4. The in-hole mixing reaction type borehole filling device according to claim 3, characterized in that: The explosive filling structure (5) also includes a stirring blade (54), a stirring main gear (55), and a stirring secondary gear (56). The stirring blade (54) is a straight plate-shaped structure. Several stirring blades (54) are fixedly arranged around the front end of the raw material supply pipe (61). The axis of the raw material supply pipe (61) is parallel to the stirring blade (54). The raw material supply pipe (61) is rotatably connected to the explosive adapter (53). The stirring main gear (55) is coaxially fixed on the outside of the explosive filling pipe (51). The stirring secondary gear (56) is driven by a motor and rotated on the explosive filling moving seat (52). The stirring secondary gear (56) meshes with the stirring main gear (55).

5. The in-hole mixing reaction type borehole filling device according to claim 4, characterized in that: The filling tube perforation (621) includes a main hole (6211) that matches the outer diameter of the explosive filling tube (51) and a groove (6212) through which the stirring blade (54) passes.

6. The in-hole mixing reaction type borehole filling device according to claim 5, characterized in that: The blasting mud sealing structure (6) also includes a blocking insert plate (65). The side of the blasting hole baffle (62) is provided with a slot (623). The blocking insert plate (65) is driven by an electric cylinder to slide into the slot (623) and block the filling tube through hole (621).
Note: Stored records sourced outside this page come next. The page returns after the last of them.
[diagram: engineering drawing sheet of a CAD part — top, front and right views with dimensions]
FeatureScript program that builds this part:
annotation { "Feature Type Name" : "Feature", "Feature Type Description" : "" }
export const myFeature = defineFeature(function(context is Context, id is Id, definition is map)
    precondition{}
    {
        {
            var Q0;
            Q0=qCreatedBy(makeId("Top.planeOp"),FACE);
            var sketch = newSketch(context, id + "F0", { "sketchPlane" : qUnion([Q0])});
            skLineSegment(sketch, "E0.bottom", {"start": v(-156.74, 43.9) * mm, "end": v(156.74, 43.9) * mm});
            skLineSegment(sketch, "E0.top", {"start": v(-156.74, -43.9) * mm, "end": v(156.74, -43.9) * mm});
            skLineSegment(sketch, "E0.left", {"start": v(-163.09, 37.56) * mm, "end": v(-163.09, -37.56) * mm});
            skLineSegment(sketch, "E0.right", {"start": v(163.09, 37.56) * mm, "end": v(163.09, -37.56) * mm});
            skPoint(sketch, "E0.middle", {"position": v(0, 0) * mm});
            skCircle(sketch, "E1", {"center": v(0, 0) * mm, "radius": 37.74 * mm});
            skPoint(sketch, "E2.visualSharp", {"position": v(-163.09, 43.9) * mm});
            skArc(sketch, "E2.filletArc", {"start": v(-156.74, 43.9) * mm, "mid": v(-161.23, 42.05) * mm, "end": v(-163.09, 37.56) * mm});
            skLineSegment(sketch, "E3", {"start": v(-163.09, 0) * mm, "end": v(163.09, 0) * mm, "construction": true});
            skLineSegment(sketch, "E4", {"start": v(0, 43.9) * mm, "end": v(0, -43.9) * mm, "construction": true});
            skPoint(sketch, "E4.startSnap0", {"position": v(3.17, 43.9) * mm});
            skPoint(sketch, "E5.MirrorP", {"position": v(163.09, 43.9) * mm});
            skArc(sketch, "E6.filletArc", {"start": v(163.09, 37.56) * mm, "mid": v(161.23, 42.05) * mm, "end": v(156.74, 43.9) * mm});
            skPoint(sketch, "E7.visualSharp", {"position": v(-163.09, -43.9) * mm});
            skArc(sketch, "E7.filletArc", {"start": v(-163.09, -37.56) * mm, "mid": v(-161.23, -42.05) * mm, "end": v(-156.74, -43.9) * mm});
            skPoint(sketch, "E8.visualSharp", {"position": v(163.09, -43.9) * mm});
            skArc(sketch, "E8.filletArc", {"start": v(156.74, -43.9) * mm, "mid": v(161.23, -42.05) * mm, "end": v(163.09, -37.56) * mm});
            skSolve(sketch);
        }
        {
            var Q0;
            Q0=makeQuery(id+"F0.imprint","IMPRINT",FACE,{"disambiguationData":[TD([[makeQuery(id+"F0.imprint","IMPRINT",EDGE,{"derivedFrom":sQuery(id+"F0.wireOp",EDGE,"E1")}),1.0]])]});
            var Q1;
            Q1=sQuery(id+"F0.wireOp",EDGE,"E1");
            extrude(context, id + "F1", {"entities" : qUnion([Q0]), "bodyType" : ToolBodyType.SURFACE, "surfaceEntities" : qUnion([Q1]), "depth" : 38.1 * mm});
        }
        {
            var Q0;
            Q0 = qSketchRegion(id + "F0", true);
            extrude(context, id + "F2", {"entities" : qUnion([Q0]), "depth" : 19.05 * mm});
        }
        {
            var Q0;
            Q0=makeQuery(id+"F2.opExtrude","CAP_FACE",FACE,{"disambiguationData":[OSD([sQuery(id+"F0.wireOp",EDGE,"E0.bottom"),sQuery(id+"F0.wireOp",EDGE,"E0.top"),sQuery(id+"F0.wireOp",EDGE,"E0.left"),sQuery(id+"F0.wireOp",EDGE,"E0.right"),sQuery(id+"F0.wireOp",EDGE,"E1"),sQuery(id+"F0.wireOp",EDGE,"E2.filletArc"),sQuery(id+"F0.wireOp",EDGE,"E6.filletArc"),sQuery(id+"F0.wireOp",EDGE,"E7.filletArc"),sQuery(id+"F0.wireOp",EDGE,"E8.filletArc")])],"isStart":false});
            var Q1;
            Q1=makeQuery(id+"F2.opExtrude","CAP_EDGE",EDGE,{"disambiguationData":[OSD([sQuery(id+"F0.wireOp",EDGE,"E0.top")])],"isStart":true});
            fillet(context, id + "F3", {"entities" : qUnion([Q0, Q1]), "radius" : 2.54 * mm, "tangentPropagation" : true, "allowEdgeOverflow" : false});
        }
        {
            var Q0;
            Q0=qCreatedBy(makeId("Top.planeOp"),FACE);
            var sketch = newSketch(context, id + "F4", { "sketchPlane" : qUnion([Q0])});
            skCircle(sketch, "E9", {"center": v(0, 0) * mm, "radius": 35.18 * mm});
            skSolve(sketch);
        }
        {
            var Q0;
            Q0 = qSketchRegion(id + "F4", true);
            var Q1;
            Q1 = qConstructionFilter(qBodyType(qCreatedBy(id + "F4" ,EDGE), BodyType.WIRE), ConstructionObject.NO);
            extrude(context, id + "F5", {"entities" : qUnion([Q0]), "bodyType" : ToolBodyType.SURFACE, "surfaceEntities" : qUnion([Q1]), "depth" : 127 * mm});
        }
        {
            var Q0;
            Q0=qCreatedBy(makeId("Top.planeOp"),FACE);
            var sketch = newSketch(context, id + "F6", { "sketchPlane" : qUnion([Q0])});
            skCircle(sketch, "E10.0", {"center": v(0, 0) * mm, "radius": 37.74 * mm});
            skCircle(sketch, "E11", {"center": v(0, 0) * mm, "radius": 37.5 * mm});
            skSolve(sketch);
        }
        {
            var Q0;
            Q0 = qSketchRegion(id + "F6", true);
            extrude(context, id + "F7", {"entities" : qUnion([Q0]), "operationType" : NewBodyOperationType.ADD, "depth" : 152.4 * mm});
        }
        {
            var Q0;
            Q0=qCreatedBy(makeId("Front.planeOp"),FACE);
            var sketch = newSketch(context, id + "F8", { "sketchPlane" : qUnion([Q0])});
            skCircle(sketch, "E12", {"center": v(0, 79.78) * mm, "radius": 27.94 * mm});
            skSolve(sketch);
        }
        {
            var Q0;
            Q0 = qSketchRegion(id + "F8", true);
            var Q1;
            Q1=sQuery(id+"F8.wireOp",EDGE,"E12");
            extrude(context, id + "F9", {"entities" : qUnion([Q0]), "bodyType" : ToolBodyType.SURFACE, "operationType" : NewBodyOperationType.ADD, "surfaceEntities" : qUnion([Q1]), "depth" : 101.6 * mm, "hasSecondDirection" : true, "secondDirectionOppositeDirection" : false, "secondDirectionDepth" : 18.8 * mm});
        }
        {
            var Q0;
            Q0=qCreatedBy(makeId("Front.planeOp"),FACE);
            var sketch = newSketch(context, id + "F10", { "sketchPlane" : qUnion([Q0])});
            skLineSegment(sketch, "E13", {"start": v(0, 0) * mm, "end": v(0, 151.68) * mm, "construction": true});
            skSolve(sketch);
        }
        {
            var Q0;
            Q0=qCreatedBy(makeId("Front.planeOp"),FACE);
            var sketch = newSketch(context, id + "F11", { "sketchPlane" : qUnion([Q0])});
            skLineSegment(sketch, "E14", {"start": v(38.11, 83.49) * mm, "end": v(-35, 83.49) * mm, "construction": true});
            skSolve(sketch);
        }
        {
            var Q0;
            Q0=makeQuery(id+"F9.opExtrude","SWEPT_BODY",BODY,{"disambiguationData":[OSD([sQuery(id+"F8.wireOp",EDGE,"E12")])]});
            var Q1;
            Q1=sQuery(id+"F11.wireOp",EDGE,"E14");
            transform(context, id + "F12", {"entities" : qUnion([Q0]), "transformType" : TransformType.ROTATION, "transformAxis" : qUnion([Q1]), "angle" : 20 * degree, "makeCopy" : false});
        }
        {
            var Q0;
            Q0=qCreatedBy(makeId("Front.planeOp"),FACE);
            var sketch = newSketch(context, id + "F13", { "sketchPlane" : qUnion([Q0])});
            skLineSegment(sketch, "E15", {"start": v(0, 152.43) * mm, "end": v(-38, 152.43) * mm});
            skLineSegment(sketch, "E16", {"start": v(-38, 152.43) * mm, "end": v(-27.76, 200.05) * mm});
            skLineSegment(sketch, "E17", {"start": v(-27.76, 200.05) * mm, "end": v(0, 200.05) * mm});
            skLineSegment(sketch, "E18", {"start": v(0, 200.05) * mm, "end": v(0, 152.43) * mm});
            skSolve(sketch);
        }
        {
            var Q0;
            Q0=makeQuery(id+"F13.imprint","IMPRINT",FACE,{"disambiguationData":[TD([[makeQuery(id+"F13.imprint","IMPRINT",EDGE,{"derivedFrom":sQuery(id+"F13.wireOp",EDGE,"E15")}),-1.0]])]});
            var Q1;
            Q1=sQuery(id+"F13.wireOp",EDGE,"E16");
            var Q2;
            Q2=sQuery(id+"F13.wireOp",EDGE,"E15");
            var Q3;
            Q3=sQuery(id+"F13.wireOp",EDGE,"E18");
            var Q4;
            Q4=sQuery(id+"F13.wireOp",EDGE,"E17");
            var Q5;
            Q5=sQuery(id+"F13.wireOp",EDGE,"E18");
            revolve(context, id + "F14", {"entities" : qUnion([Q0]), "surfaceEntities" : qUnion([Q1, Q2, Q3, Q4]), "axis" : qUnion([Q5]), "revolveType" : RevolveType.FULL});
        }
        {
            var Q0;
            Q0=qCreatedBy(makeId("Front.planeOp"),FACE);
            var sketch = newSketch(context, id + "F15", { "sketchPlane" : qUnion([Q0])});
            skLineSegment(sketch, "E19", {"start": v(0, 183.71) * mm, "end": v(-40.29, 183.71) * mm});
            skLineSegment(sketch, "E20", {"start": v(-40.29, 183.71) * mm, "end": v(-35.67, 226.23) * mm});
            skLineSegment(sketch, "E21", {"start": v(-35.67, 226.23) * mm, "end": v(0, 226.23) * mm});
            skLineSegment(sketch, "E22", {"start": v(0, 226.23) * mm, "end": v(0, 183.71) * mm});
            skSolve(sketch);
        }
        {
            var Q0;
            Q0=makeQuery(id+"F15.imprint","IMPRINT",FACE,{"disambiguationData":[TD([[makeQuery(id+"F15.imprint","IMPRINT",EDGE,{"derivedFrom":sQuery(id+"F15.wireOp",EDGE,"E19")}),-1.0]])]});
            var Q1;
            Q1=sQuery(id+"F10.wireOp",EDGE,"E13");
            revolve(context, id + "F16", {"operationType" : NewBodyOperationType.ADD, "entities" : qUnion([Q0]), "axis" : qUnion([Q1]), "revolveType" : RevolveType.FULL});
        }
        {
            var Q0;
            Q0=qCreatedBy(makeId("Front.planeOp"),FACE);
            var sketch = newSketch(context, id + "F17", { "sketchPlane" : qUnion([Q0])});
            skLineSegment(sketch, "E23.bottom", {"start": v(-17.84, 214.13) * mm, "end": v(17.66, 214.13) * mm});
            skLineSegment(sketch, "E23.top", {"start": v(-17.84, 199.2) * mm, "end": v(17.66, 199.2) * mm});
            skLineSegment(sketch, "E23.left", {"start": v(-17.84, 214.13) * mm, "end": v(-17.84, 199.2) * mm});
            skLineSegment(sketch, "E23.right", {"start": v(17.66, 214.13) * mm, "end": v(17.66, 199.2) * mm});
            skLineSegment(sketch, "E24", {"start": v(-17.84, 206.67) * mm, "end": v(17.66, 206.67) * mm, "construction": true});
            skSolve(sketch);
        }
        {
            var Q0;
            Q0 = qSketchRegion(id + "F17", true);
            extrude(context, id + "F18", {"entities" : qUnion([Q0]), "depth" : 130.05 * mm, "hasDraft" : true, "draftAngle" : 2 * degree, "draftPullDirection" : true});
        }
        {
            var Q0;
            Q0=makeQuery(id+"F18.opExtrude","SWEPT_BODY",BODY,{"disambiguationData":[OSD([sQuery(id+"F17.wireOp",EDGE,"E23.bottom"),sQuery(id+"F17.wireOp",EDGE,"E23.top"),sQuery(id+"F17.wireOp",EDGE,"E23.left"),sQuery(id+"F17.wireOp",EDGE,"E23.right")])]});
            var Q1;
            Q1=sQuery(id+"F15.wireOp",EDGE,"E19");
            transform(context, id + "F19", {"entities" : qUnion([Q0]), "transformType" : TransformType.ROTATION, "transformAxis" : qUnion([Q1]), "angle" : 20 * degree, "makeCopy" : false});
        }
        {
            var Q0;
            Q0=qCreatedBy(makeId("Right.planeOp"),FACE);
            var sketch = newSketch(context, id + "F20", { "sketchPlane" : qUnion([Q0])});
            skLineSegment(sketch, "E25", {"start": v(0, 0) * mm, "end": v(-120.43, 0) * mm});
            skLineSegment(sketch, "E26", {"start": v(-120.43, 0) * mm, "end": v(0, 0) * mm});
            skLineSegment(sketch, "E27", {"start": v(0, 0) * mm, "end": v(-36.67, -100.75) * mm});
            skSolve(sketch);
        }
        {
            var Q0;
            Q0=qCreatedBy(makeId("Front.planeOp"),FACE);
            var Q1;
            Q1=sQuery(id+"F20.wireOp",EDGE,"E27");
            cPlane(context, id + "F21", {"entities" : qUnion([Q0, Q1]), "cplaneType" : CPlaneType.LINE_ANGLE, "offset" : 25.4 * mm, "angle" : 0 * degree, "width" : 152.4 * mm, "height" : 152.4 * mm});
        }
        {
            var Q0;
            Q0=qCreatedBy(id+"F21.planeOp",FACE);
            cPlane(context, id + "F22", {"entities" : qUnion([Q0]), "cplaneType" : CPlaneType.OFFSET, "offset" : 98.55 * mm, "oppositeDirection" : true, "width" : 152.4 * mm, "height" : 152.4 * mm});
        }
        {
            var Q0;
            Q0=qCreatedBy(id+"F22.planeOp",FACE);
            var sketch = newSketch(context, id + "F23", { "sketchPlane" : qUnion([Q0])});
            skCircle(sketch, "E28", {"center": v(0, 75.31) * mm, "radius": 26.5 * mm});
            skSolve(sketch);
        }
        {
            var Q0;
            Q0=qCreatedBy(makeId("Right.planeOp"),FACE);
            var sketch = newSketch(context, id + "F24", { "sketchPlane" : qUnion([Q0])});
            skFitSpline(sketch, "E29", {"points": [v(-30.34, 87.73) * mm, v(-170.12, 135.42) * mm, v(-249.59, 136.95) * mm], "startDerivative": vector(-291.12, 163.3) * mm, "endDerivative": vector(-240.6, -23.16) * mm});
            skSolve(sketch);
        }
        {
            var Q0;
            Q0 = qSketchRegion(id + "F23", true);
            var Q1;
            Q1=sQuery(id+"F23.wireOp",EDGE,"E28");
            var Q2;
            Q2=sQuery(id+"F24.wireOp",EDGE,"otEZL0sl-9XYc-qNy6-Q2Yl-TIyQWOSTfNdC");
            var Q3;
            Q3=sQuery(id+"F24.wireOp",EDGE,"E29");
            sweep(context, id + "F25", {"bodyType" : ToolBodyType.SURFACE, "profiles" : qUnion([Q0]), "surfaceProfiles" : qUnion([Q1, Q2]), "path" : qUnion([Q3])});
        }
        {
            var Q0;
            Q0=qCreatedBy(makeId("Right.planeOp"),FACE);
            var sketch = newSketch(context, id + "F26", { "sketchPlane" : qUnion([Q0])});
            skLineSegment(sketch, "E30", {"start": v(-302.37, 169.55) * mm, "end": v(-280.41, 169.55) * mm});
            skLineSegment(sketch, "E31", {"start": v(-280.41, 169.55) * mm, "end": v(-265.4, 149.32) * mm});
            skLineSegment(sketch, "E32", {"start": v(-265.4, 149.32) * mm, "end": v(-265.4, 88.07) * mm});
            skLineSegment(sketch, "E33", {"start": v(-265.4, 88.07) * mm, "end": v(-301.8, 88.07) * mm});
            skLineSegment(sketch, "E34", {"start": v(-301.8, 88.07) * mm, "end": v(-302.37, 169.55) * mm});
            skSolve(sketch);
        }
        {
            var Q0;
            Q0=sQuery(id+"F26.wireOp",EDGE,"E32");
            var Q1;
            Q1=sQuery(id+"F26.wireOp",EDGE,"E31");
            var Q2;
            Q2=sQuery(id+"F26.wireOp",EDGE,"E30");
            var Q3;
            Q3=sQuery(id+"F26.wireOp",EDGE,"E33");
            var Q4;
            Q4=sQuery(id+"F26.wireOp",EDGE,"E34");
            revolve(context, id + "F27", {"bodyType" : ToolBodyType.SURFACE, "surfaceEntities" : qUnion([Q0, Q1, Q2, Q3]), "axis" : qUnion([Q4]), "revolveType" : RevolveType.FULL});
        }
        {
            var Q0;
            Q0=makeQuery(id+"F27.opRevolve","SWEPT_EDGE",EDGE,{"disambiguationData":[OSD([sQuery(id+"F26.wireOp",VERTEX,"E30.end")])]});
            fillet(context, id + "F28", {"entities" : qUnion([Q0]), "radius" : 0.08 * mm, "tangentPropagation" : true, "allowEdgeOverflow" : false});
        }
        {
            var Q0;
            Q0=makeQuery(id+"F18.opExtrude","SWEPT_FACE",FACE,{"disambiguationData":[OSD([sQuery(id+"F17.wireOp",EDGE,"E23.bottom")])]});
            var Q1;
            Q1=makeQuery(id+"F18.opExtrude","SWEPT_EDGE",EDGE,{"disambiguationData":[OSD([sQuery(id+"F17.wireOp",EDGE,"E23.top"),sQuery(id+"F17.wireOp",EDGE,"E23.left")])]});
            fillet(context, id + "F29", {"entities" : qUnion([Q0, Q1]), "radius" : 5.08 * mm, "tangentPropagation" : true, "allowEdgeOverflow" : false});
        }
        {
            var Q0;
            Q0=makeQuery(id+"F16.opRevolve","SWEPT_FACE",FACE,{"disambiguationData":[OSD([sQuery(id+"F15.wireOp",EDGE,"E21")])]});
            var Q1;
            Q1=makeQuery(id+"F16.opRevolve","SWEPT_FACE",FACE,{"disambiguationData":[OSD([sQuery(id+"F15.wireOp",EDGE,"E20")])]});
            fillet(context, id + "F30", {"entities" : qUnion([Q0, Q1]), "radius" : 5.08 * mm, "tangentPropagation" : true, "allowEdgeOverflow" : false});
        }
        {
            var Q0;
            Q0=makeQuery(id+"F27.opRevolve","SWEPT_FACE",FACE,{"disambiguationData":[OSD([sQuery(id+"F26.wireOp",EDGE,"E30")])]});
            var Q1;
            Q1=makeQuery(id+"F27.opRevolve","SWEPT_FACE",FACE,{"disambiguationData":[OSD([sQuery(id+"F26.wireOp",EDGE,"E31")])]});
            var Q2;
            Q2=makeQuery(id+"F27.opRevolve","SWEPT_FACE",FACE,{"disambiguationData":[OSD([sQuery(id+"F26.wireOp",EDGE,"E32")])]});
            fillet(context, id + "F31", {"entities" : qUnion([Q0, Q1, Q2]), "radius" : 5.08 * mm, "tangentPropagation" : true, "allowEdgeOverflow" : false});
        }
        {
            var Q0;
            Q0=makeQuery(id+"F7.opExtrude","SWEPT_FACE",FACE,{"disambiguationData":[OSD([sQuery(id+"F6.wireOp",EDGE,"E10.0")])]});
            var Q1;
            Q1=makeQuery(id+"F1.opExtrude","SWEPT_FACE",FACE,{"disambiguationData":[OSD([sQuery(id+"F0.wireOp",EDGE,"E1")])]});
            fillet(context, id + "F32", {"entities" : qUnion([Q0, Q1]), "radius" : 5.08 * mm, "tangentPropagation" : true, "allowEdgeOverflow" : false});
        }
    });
7. The in-hole mixing reaction type borehole filling device according to claim 6, characterized in that: The explosive filling structure (5) further includes a pipe support (57) and an elastic ball pin (58). The pipe support (57) is fixedly mounted on the explosive filling moving seat (52). The explosive filling tube (51) is rotatably connected to the pipe support (57). A pin hole (511) is also opened on the overlapping surface of the explosive filling tube (51) and the pipe support (57). The elastic ball pin (58) is driven by an electric cylinder to move and is mounted in the pipe support and faces the pin hole (511). The elastic ball pin (58) is inserted into the pin hole (511). The moving path of the stirring blade (54) is aligned with the groove (6212).

8. The in-hole mixing reaction type borehole filling device according to claim 7, characterized in that: It also includes a detonator box (7), which has a detonator outlet (711) on its bottom side for the detonator to pass through. The detonator box (7) moves outside the borehole baffle (62) toward the explosive filling tube (51) and aligns the detonator outlet (711) with the opening of the retracted explosive filling tube (51).

9. The in-hole mixing reaction type borehole filling device according to claim 8, characterized in that: The blasting mud sealing structure (6) also includes a lifting plate (66), which is driven by an electric cylinder to move and is located outside the blasting hole baffle (62). The lifting plate (66) is fixedly connected to the blocking insert plate (65), and the detonator is fixedly connected to the lifting plate (66).

10. The in-hole mixing reaction type borehole filling device according to claim 9, characterized in that: The detonator box (7) includes a box body (71), a box cover (72), a push plate (73), a push spring (74), and a plug rod (75). The box body (71) has an inner cavity (712) that accommodates the arranged detonators from the top inward. The detonator outlet (711) is located on the bottom side of the box body (71). The box cover (72) closes the top opening of the box body (71). The push plate (73) is slidably disposed inside the box body (71). The push spring (74) abuts against the box cover (72) and the push plate (73). The plug rod (75) is driven by an electric cylinder and slidably disposed at the bottom of the box body (71). The plug rod (75) is used to push the detonator from the detonator outlet (711) into the explosive filling tube (51).